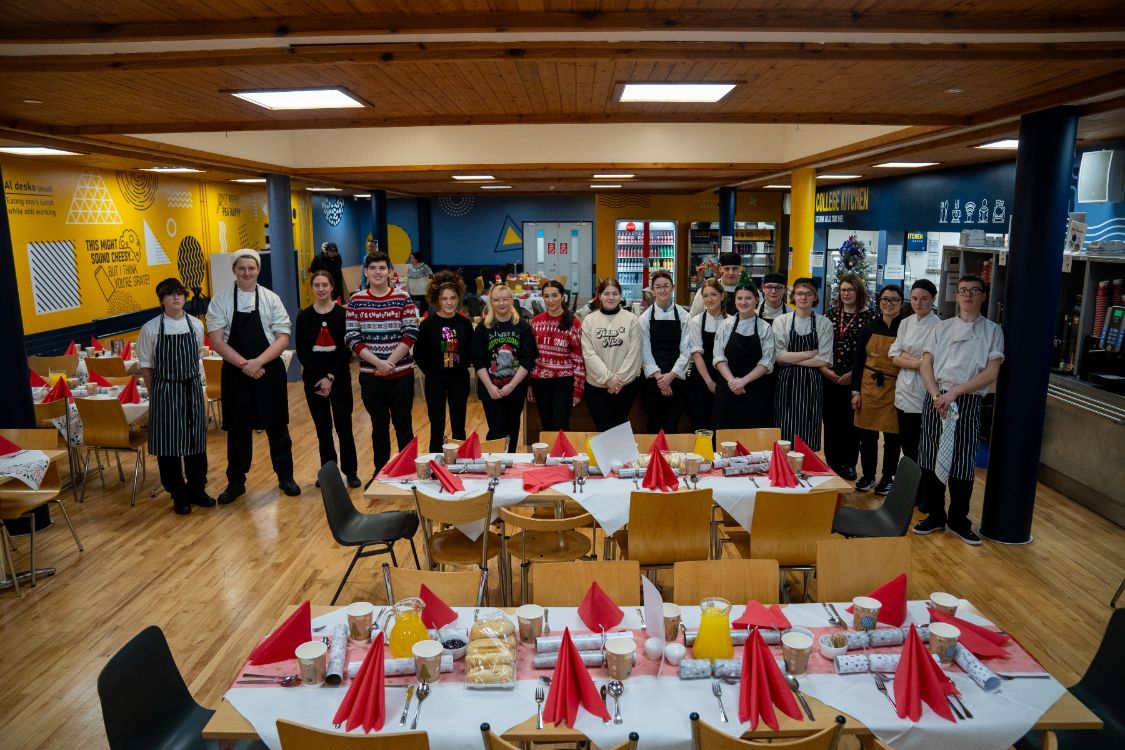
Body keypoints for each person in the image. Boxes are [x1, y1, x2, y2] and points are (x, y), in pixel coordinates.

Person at [914, 274, 1004, 545]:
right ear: (957, 295)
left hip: (967, 400)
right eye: (963, 290)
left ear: (983, 296)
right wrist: (935, 395)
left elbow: (991, 372)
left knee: (963, 462)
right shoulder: (941, 328)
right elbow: (925, 364)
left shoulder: (992, 330)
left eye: (974, 291)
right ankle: (935, 515)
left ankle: (958, 519)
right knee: (930, 457)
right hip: (936, 398)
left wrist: (955, 392)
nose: (968, 295)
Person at [206, 249, 299, 503]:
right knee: (238, 430)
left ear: (258, 270)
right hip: (236, 373)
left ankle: (285, 477)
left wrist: (258, 362)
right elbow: (216, 340)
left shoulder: (271, 299)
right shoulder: (221, 300)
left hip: (269, 369)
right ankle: (236, 483)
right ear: (234, 270)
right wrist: (243, 364)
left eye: (252, 268)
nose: (247, 272)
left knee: (277, 426)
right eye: (242, 268)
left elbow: (283, 337)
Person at [138, 277, 212, 515]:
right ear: (162, 300)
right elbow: (147, 368)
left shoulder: (196, 325)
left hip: (191, 387)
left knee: (196, 443)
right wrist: (156, 396)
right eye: (170, 294)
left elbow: (197, 359)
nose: (177, 297)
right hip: (165, 390)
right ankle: (178, 494)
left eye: (180, 293)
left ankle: (197, 489)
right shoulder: (150, 328)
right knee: (169, 447)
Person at [346, 251, 419, 481]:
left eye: (382, 268)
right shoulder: (356, 301)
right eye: (373, 268)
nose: (378, 272)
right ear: (366, 272)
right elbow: (352, 338)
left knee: (403, 426)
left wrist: (390, 363)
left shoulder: (403, 298)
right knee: (378, 428)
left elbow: (411, 333)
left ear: (389, 272)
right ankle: (381, 473)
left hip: (401, 375)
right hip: (371, 376)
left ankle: (408, 472)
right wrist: (379, 363)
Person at [295, 270, 359, 488]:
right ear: (312, 288)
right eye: (317, 285)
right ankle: (329, 474)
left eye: (325, 284)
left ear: (332, 287)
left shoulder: (343, 314)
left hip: (339, 378)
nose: (321, 289)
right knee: (323, 430)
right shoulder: (304, 316)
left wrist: (330, 377)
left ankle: (350, 472)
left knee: (344, 427)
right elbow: (303, 351)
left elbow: (345, 349)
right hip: (314, 381)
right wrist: (320, 378)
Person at [851, 284, 907, 495]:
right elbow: (858, 362)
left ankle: (887, 477)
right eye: (885, 299)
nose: (889, 303)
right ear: (879, 301)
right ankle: (867, 476)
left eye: (894, 300)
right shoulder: (869, 327)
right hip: (868, 386)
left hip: (895, 387)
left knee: (893, 438)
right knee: (867, 437)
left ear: (901, 304)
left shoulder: (905, 327)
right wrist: (855, 392)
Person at [471, 283, 537, 452]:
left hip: (514, 389)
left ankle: (510, 467)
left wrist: (511, 386)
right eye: (497, 300)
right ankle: (494, 465)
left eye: (505, 299)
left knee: (512, 431)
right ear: (490, 302)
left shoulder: (522, 327)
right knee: (496, 431)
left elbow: (528, 360)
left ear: (512, 300)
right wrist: (490, 386)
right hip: (490, 390)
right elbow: (478, 360)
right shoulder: (483, 327)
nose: (501, 303)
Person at [821, 274, 876, 479]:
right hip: (829, 376)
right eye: (843, 290)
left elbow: (871, 352)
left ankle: (849, 464)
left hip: (855, 379)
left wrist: (853, 375)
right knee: (831, 423)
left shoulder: (870, 317)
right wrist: (825, 370)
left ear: (858, 292)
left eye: (850, 290)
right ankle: (832, 463)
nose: (846, 294)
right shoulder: (830, 314)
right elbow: (821, 345)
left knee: (852, 425)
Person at [415, 271, 474, 452]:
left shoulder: (464, 324)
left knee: (459, 426)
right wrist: (433, 371)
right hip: (435, 380)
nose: (449, 302)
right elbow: (419, 353)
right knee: (437, 426)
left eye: (453, 298)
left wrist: (461, 365)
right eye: (444, 298)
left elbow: (471, 351)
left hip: (459, 379)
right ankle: (436, 465)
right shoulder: (427, 325)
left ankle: (460, 462)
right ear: (437, 300)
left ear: (458, 299)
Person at [773, 278, 834, 449]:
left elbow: (824, 360)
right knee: (784, 425)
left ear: (815, 297)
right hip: (786, 382)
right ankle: (783, 467)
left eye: (808, 294)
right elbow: (777, 356)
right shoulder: (782, 321)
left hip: (812, 383)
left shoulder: (824, 323)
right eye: (799, 293)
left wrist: (791, 358)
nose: (803, 298)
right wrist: (810, 353)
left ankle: (807, 468)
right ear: (793, 296)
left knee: (809, 425)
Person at [890, 279, 941, 465]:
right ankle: (910, 485)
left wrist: (907, 358)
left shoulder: (939, 326)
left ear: (933, 299)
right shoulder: (905, 322)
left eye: (924, 299)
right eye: (914, 298)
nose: (918, 303)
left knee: (921, 445)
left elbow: (933, 362)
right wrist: (920, 362)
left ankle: (921, 488)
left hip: (924, 390)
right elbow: (894, 355)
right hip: (903, 388)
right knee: (906, 442)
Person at [581, 278, 643, 432]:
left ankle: (620, 457)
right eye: (606, 293)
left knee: (619, 430)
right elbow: (589, 354)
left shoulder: (631, 320)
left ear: (620, 296)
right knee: (604, 432)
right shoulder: (589, 320)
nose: (611, 297)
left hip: (625, 387)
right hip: (596, 388)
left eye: (615, 293)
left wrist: (618, 380)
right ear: (599, 296)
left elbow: (634, 353)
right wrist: (609, 379)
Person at [713, 282, 775, 429]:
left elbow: (767, 361)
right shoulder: (726, 324)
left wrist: (744, 381)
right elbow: (718, 357)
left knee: (753, 437)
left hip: (755, 389)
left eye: (748, 298)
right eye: (739, 298)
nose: (743, 302)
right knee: (724, 434)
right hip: (728, 388)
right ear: (735, 301)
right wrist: (733, 382)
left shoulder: (764, 327)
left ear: (756, 301)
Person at [639, 270, 692, 433]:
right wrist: (659, 378)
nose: (662, 290)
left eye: (666, 286)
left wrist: (671, 376)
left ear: (673, 287)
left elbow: (687, 349)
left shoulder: (684, 316)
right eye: (658, 287)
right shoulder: (645, 317)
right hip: (652, 380)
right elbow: (644, 349)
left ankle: (672, 459)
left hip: (676, 378)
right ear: (652, 290)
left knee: (672, 425)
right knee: (654, 424)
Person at [528, 280, 585, 432]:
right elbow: (530, 355)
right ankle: (548, 457)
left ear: (562, 297)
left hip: (563, 382)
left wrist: (578, 389)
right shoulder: (536, 322)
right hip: (539, 382)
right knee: (546, 427)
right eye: (546, 296)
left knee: (560, 427)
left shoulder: (573, 323)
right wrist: (529, 384)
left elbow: (579, 359)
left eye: (554, 295)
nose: (550, 300)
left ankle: (561, 456)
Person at [687, 278, 730, 431]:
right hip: (701, 379)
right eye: (705, 296)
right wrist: (709, 382)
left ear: (722, 296)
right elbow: (697, 355)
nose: (709, 299)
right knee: (701, 424)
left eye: (713, 294)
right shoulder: (696, 322)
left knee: (722, 425)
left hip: (725, 379)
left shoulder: (731, 321)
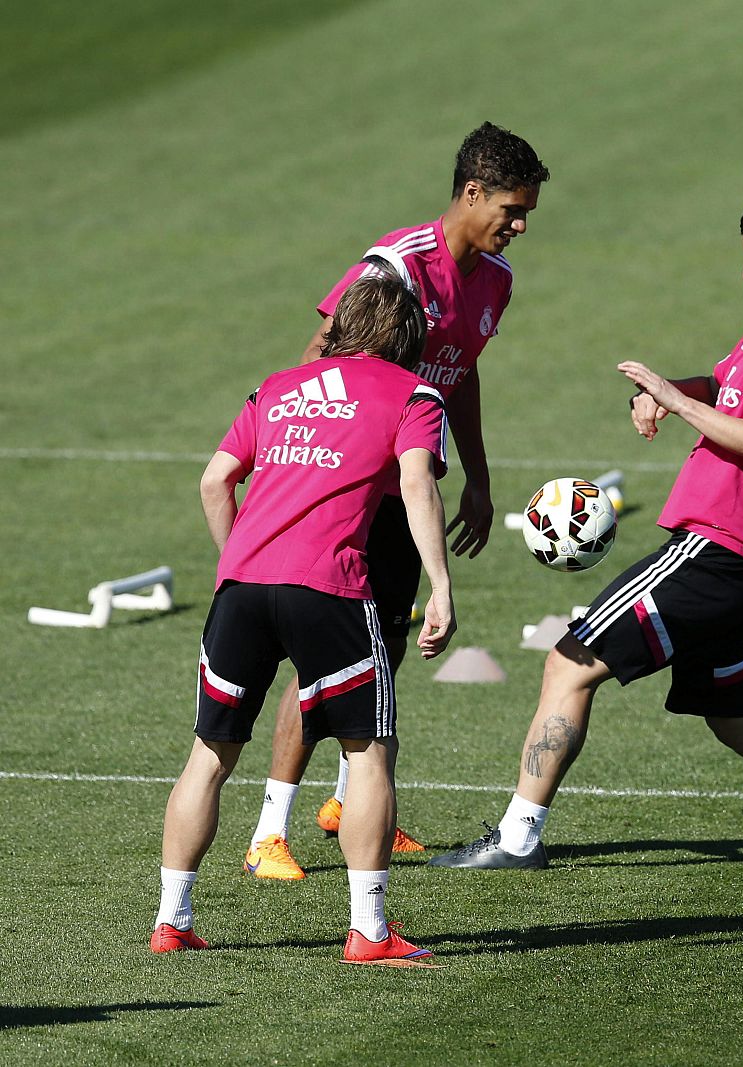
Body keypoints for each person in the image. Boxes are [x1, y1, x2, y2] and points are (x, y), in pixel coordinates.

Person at [427, 193, 743, 873]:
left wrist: (677, 403)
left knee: (568, 662)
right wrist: (671, 391)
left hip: (715, 549)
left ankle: (517, 836)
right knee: (737, 719)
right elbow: (723, 383)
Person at [242, 122, 549, 879]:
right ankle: (266, 832)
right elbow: (321, 355)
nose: (517, 226)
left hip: (410, 486)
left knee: (384, 645)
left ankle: (350, 802)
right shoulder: (396, 264)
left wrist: (475, 475)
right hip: (352, 489)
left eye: (526, 215)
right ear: (469, 192)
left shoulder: (497, 279)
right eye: (510, 209)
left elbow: (462, 371)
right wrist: (306, 466)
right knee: (324, 655)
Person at [151, 275, 457, 964]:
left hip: (243, 587)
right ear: (408, 339)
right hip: (331, 589)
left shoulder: (279, 385)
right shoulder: (415, 396)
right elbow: (416, 484)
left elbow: (213, 480)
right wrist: (439, 585)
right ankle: (370, 931)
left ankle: (172, 919)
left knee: (209, 754)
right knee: (368, 750)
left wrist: (237, 563)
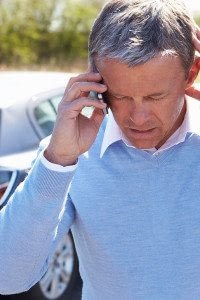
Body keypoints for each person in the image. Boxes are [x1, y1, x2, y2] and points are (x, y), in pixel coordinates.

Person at [1, 0, 200, 298]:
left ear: (191, 73)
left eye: (156, 97)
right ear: (95, 78)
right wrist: (57, 161)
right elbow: (7, 277)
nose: (138, 118)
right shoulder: (69, 155)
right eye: (120, 96)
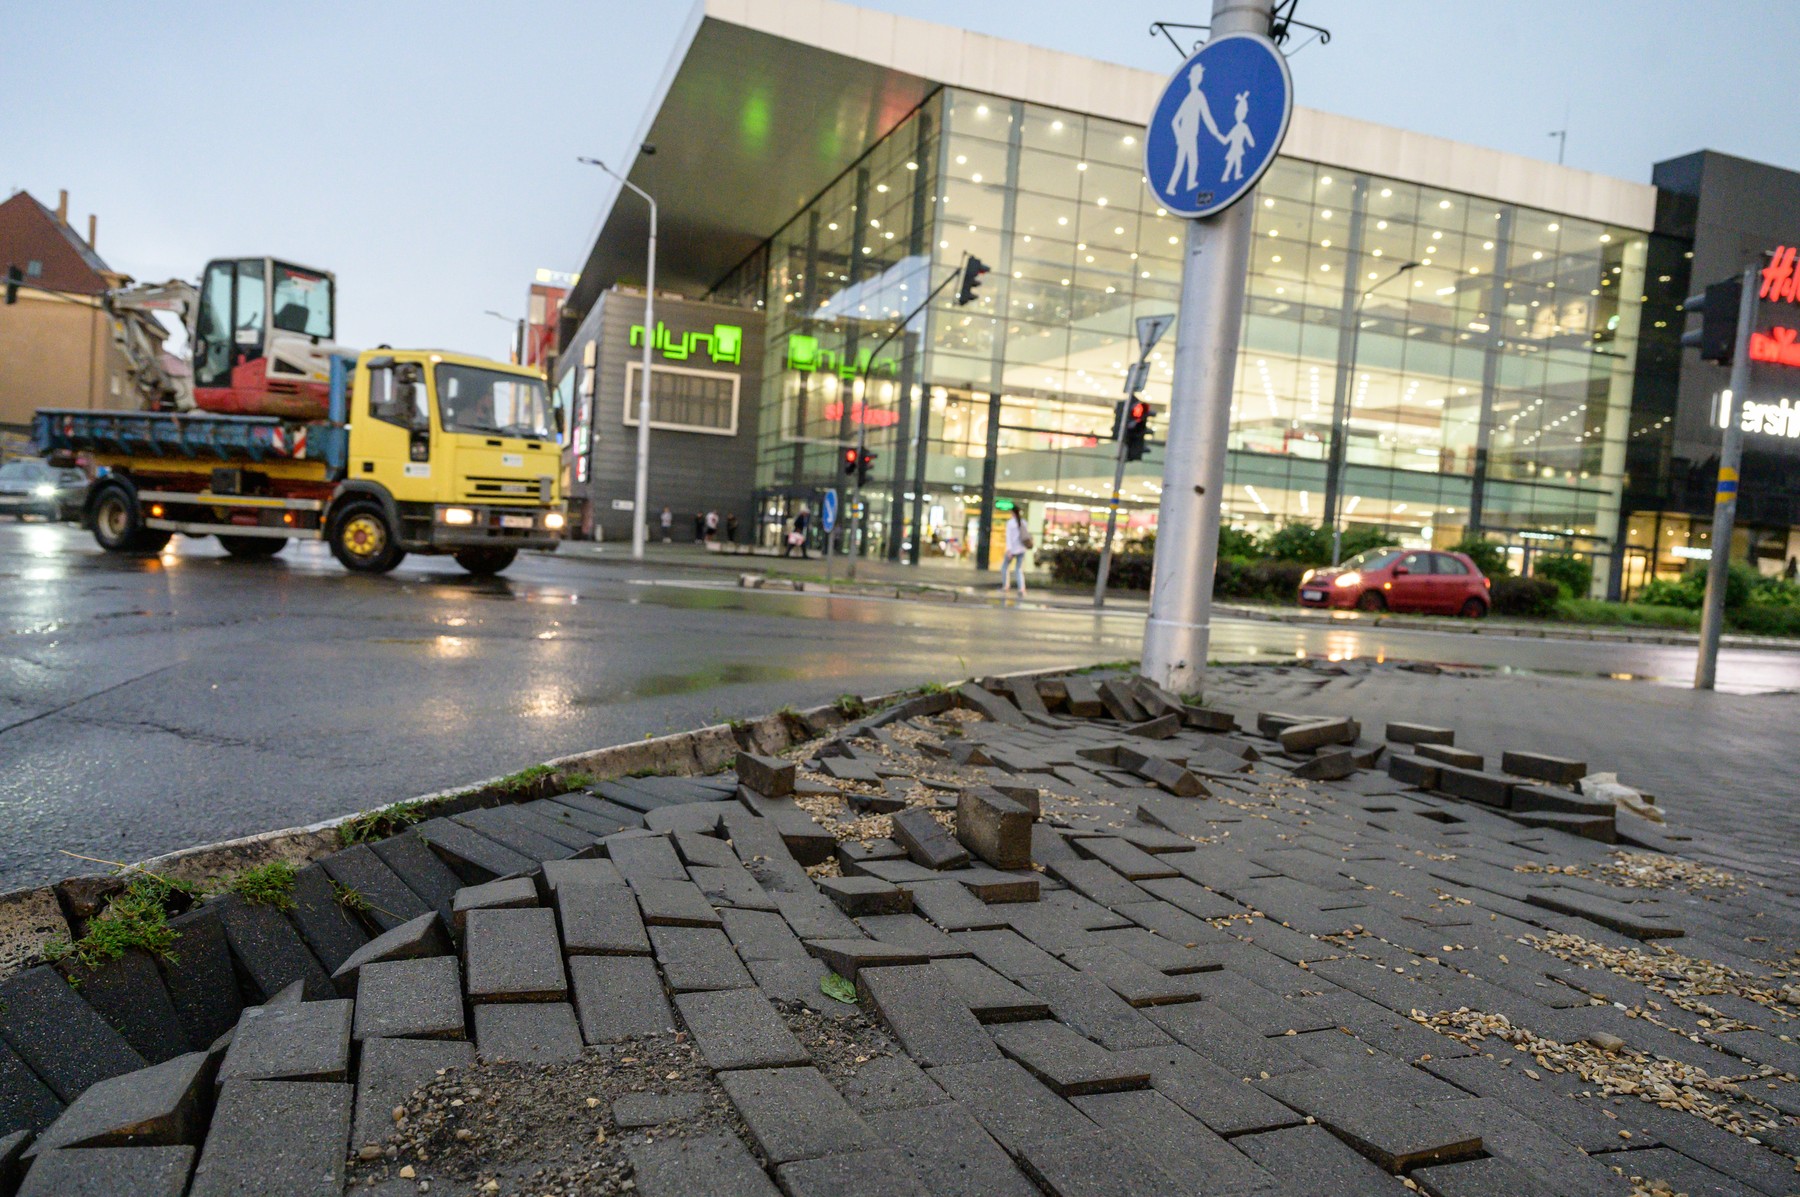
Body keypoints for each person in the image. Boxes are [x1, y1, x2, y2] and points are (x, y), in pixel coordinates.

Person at [1001, 507, 1032, 598]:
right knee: (1018, 569)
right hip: (1022, 549)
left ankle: (1006, 586)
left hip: (1012, 550)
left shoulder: (1010, 523)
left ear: (1012, 513)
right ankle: (1021, 588)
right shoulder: (1024, 522)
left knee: (1004, 567)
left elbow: (1008, 538)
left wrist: (1009, 550)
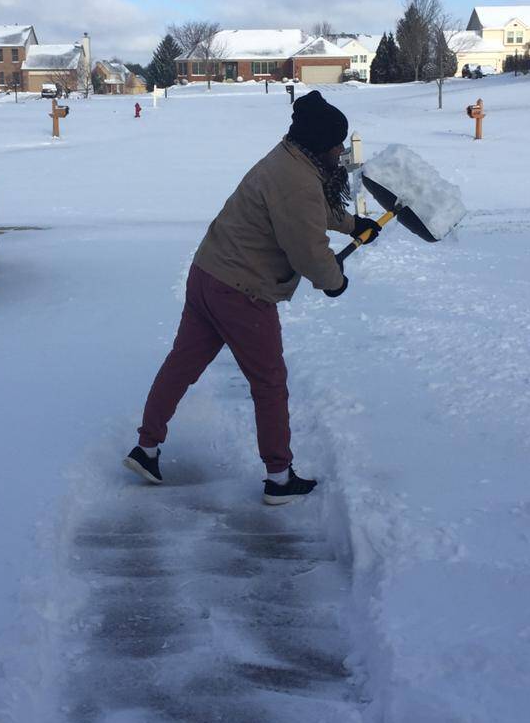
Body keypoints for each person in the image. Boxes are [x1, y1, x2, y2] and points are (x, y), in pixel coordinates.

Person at [124, 90, 381, 505]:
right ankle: (279, 478)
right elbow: (308, 249)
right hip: (242, 290)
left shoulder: (287, 158)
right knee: (269, 383)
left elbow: (310, 210)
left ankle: (146, 448)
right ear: (320, 143)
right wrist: (334, 281)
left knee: (181, 364)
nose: (340, 151)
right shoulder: (298, 179)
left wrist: (353, 225)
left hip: (208, 274)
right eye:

--------

§ **AIM OF THE TASK**
Beginning at the line with "right ankle: (178, 494)" and ending at the line with "right shoulder: (869, 327)", reproduce each line of the data above exactly, and add no other lines.

§ **YOUR SOLUTION**
right ankle: (178, 494)
left eye: (180, 293)
left ankle: (197, 489)
right shoulder: (150, 328)
right knee: (169, 447)
Person at [346, 251, 419, 481]:
left eye: (382, 268)
right shoulder: (356, 301)
right eye: (373, 268)
nose: (378, 272)
right ear: (366, 272)
right elbow: (352, 338)
left knee: (403, 426)
left wrist: (390, 363)
left shoulder: (403, 298)
right knee: (378, 428)
left elbow: (411, 333)
left ear: (389, 272)
right ankle: (381, 473)
left hip: (401, 375)
right hip: (371, 376)
left ankle: (408, 472)
right wrist: (379, 363)
Person at [295, 270, 359, 488]:
right ear: (312, 288)
right eye: (317, 285)
right ankle: (329, 474)
left eye: (325, 284)
left ear: (332, 287)
left shoulder: (343, 314)
left hip: (339, 378)
nose: (321, 289)
right knee: (323, 430)
right shoulder: (304, 316)
left wrist: (330, 377)
left ankle: (350, 472)
left knee: (344, 427)
right elbow: (303, 351)
left elbow: (345, 349)
right hip: (314, 381)
right wrist: (320, 378)
Person at [851, 284, 907, 495]:
right elbow: (858, 362)
left ankle: (887, 477)
right eye: (885, 299)
nose: (889, 303)
right ear: (879, 301)
right ankle: (867, 476)
left eye: (894, 300)
right shoulder: (869, 327)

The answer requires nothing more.